Budapest is a city of cafés. No matter where you’re rolling to, you’ll always find a place to eat, have a kavé, watch the other people finding their way through the city, eyes to the river, to the newspaper, to the camera lens. There’s comfort in taking the time to sit down somewhere and be still. And I’m not romanticizing café culture here. It’s just how here is.
I just returned from a leisurely lunch at the Roosevelt Etterem across the Lánchíd and from the Magyar Tudományos Akadémia (the Hungarian Academy of Sciences) in Pest. It is a self-service place with good food that seems to serve the business lunch clientele. In my gorilla-like haste to eat, which I justify as being brought on by a 5:30am run this morning and therefore early onset lunch starvation, I didn’t think to make the plates of food look bloggie. But you can see some of the food here, on flickr.
After lunch it was one last stop for a cappuccino at the Lánchíd Café across the river in Buda. Perhaps it wasn’t the greatest idea to have a hot beverage when the temperature is nearing 35 C, but it gave me the energy to propel myself back up into the castle so I can sit here typing this now. See what I do for you, my darling Internet.

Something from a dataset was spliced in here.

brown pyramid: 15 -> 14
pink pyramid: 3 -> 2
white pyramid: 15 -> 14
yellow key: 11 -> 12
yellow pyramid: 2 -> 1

So, in other news, tomorrow IT begins—THE weekend for Grand Prix racing fans in Central Europe. Yes, thousands will watch agog as the Formula One cars fling (up to 5gs) around the Hungaroring circuit just outside of Budapest. The world’s most expensive sport and it is generating a lot of buzz around this little ruby on the Danube. Millions of people watch the races every year. And in some senses, Formula One conjures up images of summer at the Maritime Alps, the très chic in luxury white linens promenading Haut-Monte-Carlo…
Ok. Now I lived in Indiana for almost six years. I’m no stranger to racing, nor race fans, so when I saw on several occasions Formula One described as glamorous, an event that has driven ticket sales for this Formula 1™ ING Magyar Nagydíj over 400 Euros a day and has booked (and pre-paid) nearly every luxury hotel in the city, I was naturally suspicious intrigued. After all, my own auto racing image catalogue begins at Busch Light and ends at confederate flag bikini.

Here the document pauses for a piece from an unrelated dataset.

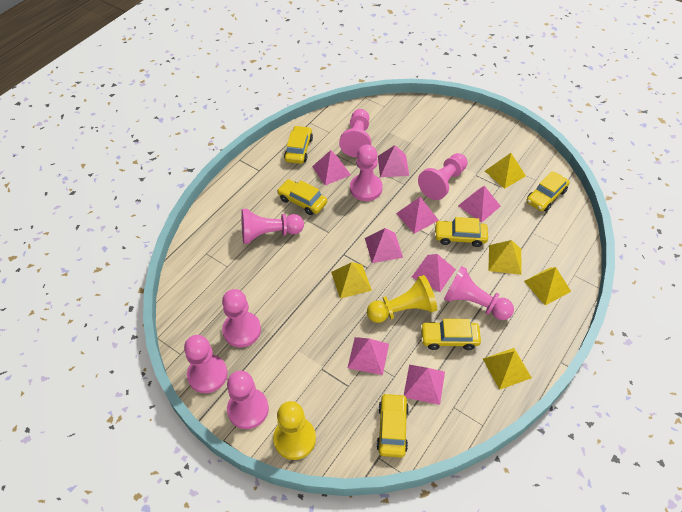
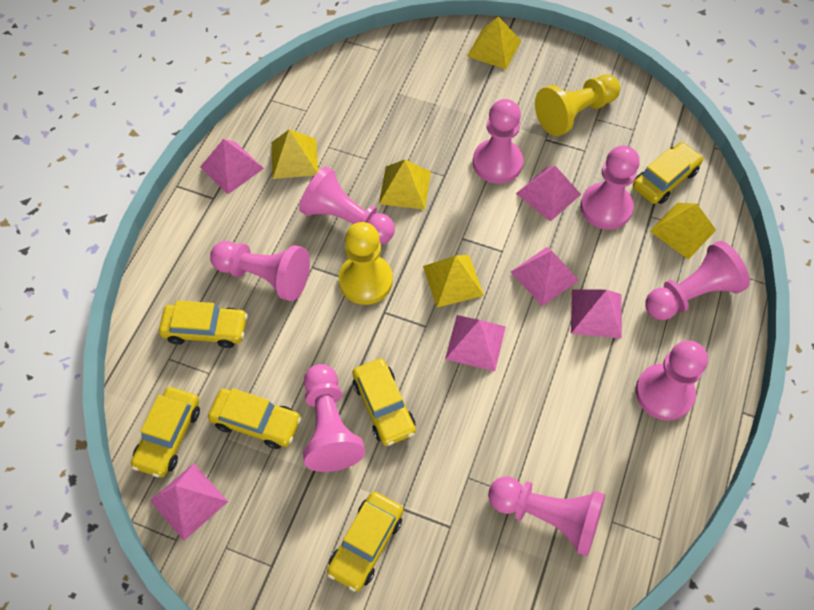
pink pyramid: 8 -> 6

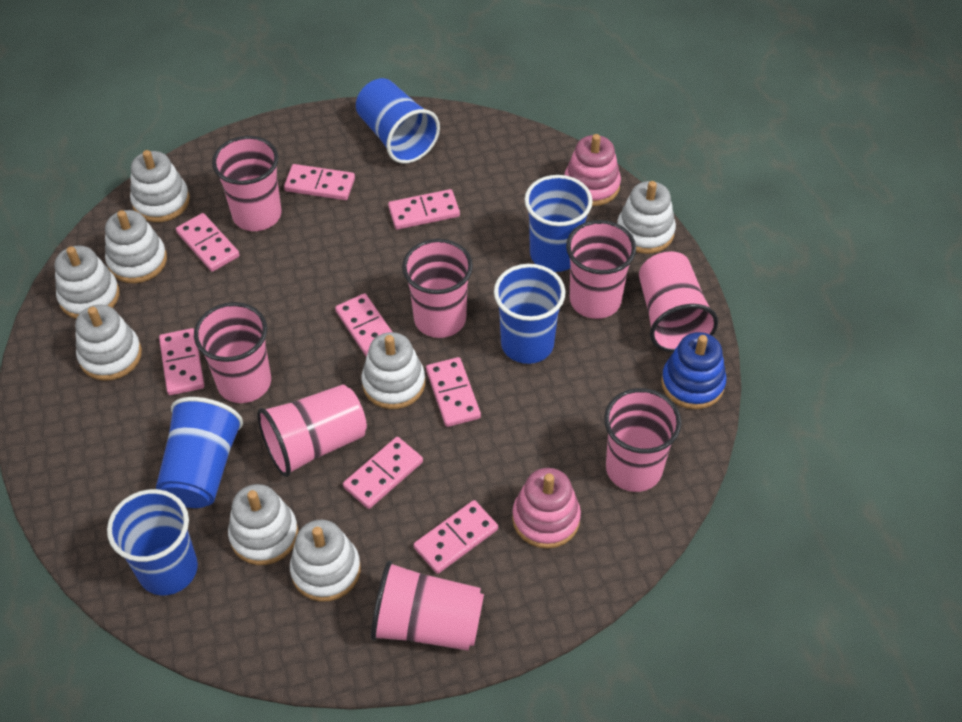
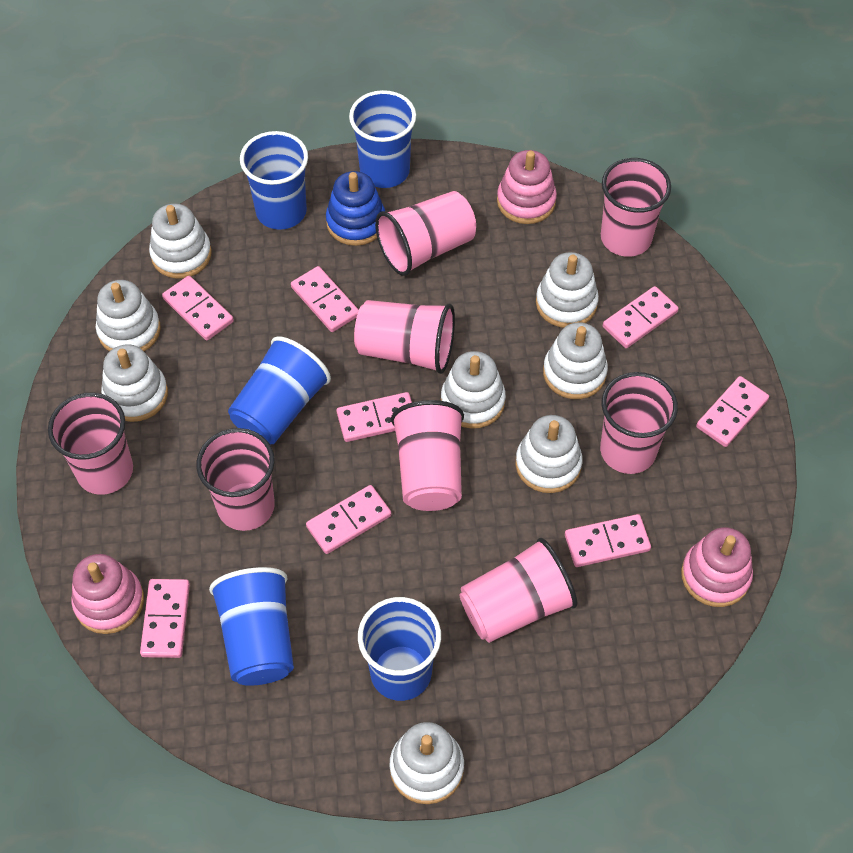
pink stacking toy: 2 -> 3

So as I sat down to write this friendly weekend around-the-town-goings-about with my most objective narrative voice, I felt much relief to read the race described this way in the local around-the-town-goings-about news and local guide blog:
…despite the glamorous, Monte Carlo image of Formula 1, the crowd is largely composed of decidedly unglamorous – and often blind-drunk – fans from Germany…
Yep. Reads like every Memorial Day weekend at the Indianapolis Motor Speedway to me.
So even though race weekends are often studded with a lot of fun surrounding the actual race, which I still can’t believe anyone would actually pay to attend, I’m still not exactly sure what I’ll be doing. It’s certainly one of the best scenes for photographers, street talk bloggers, sight seers, and narrative poets, so you may just find me in the city center taking a few things down. Then again, there is the Központi Vásárcsarnok (the central market) yet to explore, the Pálinka Festival in Nagykunság, and that inviting whisper of Slovakia just around the river bend.
Too bad more American cities aren’t organized in this way. I think that the price of gasoline is going to spark a movement back to our cities, away from the suburbs. Would be nice if we give some thought to making the cities fun — and livable.